Oui, dans la grande majorité des contrats la franchise se déduit de chaque sinistre indépendamment. Si vous subissez deux dommages distincts dans l'année, la franchise s'applique deux fois. Certaines formules prévoient une franchise annuelle globale, mais c'est plus rare.
Le vice propre d'une œuvre est-il vraiment toujours exclu ?
Dans presque tous les contrats, oui : le vice propre est l'un des piliers historiques des exclusions, car il ne relève pas d'un aléa. Seule une garantie spécifique et négociée peut, exceptionnellement, en couvrir certains effets. En cas de doute sur l'origine du dommage, l'expertise tranche.
Peut-on souscrire une assurance sans franchise ?
C'est possible pour des œuvres fragiles ou de grande valeur, mais la prime est alors plus élevée, l'assureur assumant le risque dès le premier euro. Le choix dépend de la fréquence de vos déplacements et de votre tolérance aux petits sinistres à votre charge.

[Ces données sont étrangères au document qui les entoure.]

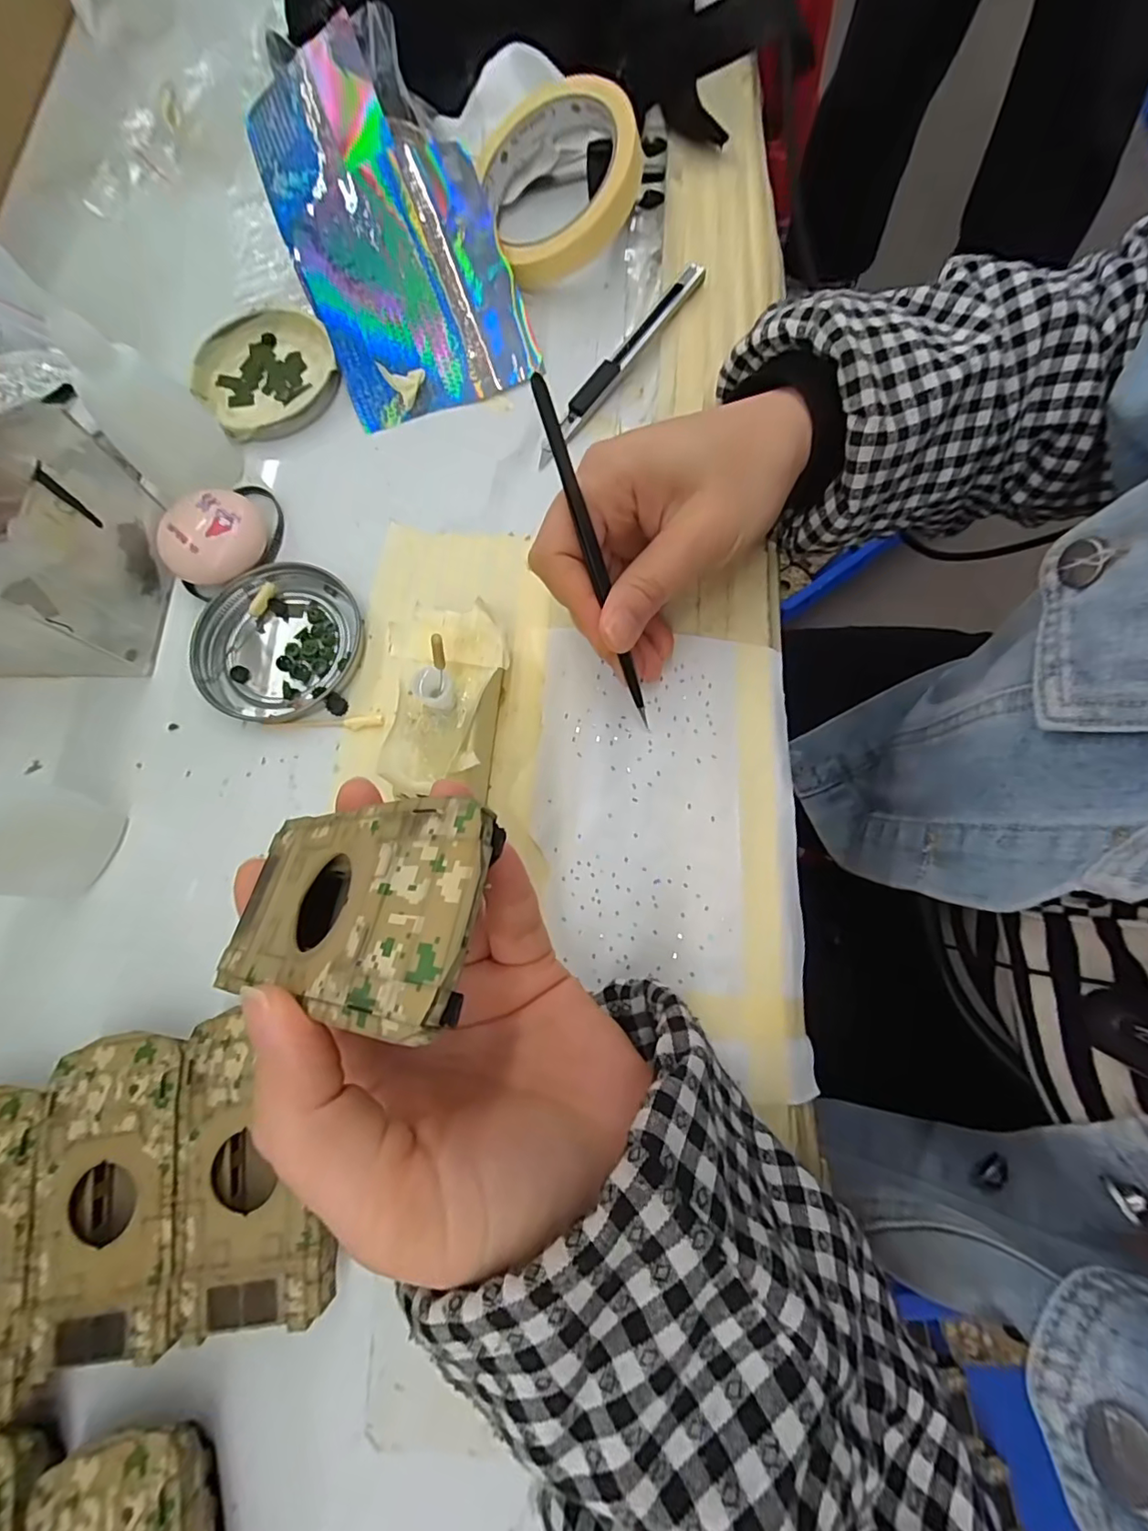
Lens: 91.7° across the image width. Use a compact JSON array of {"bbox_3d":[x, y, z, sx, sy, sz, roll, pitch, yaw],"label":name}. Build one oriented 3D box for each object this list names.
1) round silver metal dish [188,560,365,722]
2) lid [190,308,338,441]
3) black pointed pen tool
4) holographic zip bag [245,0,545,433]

Une œuvre restaurée après sinistre est-elle indemnisée pour sa perte de valeur ?
Uniquement si votre contrat prévoit une garantie de dépréciation. Sans elle, l'assureur paie la remise en état mais pas la décote que le marché appliquera à la revente. C'est une clause à vérifier expressément avant de signer.
Comment éviter un refus d'indemnisation pour exclusion ?
Respectez scrupuleusement les obligations de sécurité du contrat, conservez une documentation datée de vos œuvres et de leur conservation, et faites relire vos clauses d'exclusion par un spécialiste. La plupart des refus tiennent à une condition formelle non tenue, pas à l'absence de garantie.